The panel discussed some of the issues getting stations onto smart speakers. Jonas Bedford-Strohm has worked on a news on-demand platform, building youth radio content and a podcast skill. He said that although most of the technical challenges were not insumountable, there were more emotional and logistical issues within his organisation. “Good platform design is key, as is project management – and making sure you have the resources for quick responses to consumer feedback”.
One challenge, the group agreed, is getting the word out so that people use your skill. There is no point in having a good voice activation product if no one uses it. It’s a growing medium, and yes speaker sales are increasing, but letting people know about the offering is sometimes tough.
But when it works, it really works! Jonas Bedford-Strohm (DR, Denmark) said that smart speakers can be a “radio with benefits”. Laurent Frische agreed and said that smart speakers offered a great opportunity for broadcasters, to repurpose original content experiences – and interact with the content whether it is live or replayed. Beautiful content on live radio, he said, can essentially be rebranded on this new device.

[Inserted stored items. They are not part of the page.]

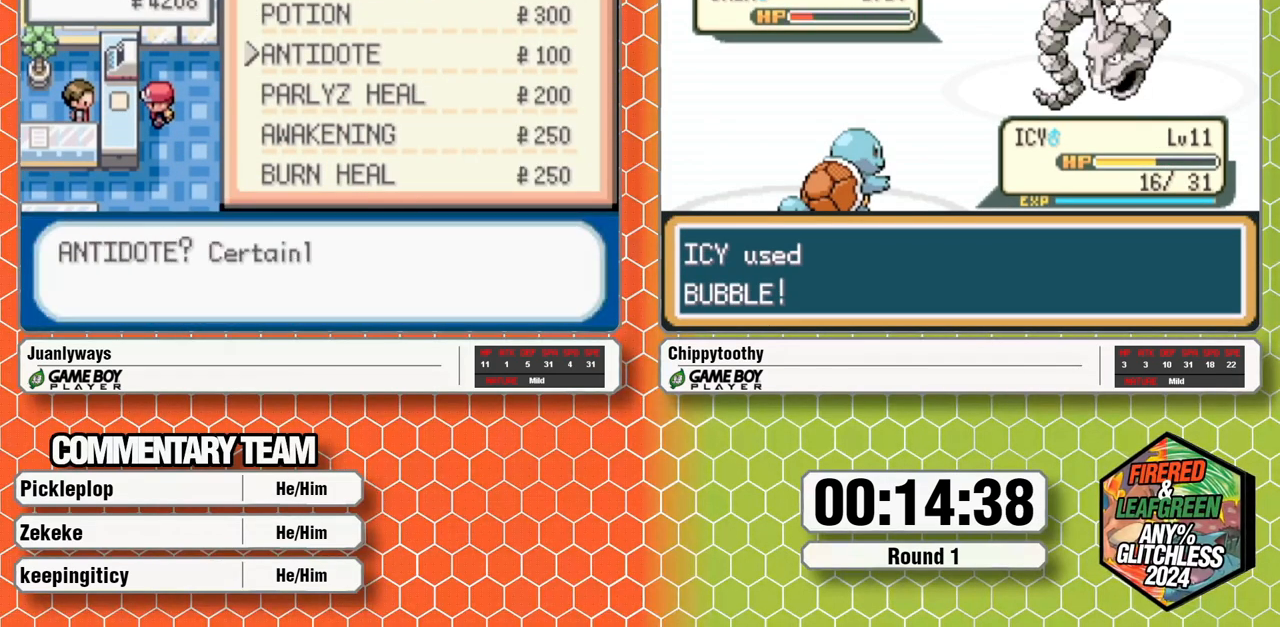
{"buttons": [], "events": []}
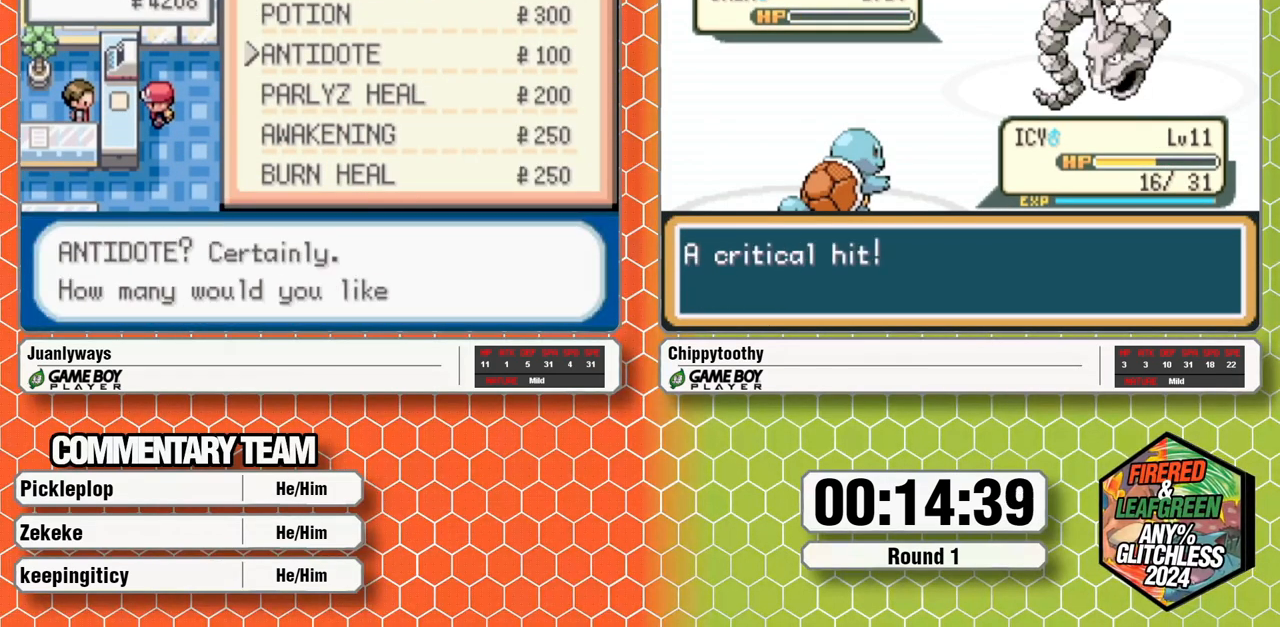
{"buttons": [], "events": [[183, "DPAD_UP", "down"], [283, "A", "down"], [317, "DPAD_UP", "up"], [383, "A", "up"]]}
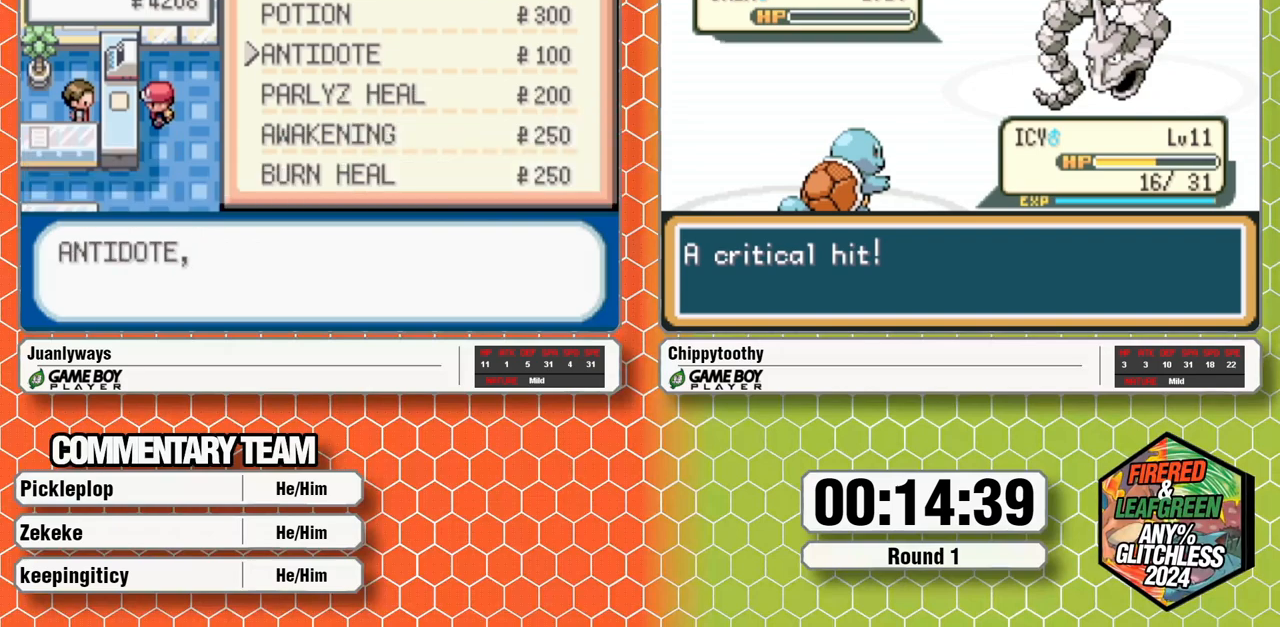
{"buttons": [], "events": [[83, "A", "down"], [167, "A", "up"], [267, "A", "down"], [500, "A", "up"]]}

But even when you have content on the platform, there are still other issues. For example, broadcasters are limited to 90 seconds of audio, in low quality mono. Nicky Birch (Rosina Sound, UK) said that broadcasters needed to make some tough decisions. “You have to make a choice, understand the limitations, and keep doing it whilst still learning.” She said that the device is not always as clever as you want it to be.
All in all, broadcasters are jumping into the smart speaker revolution quickly and with the right attitude. But it’s still early days and there is a long way to go.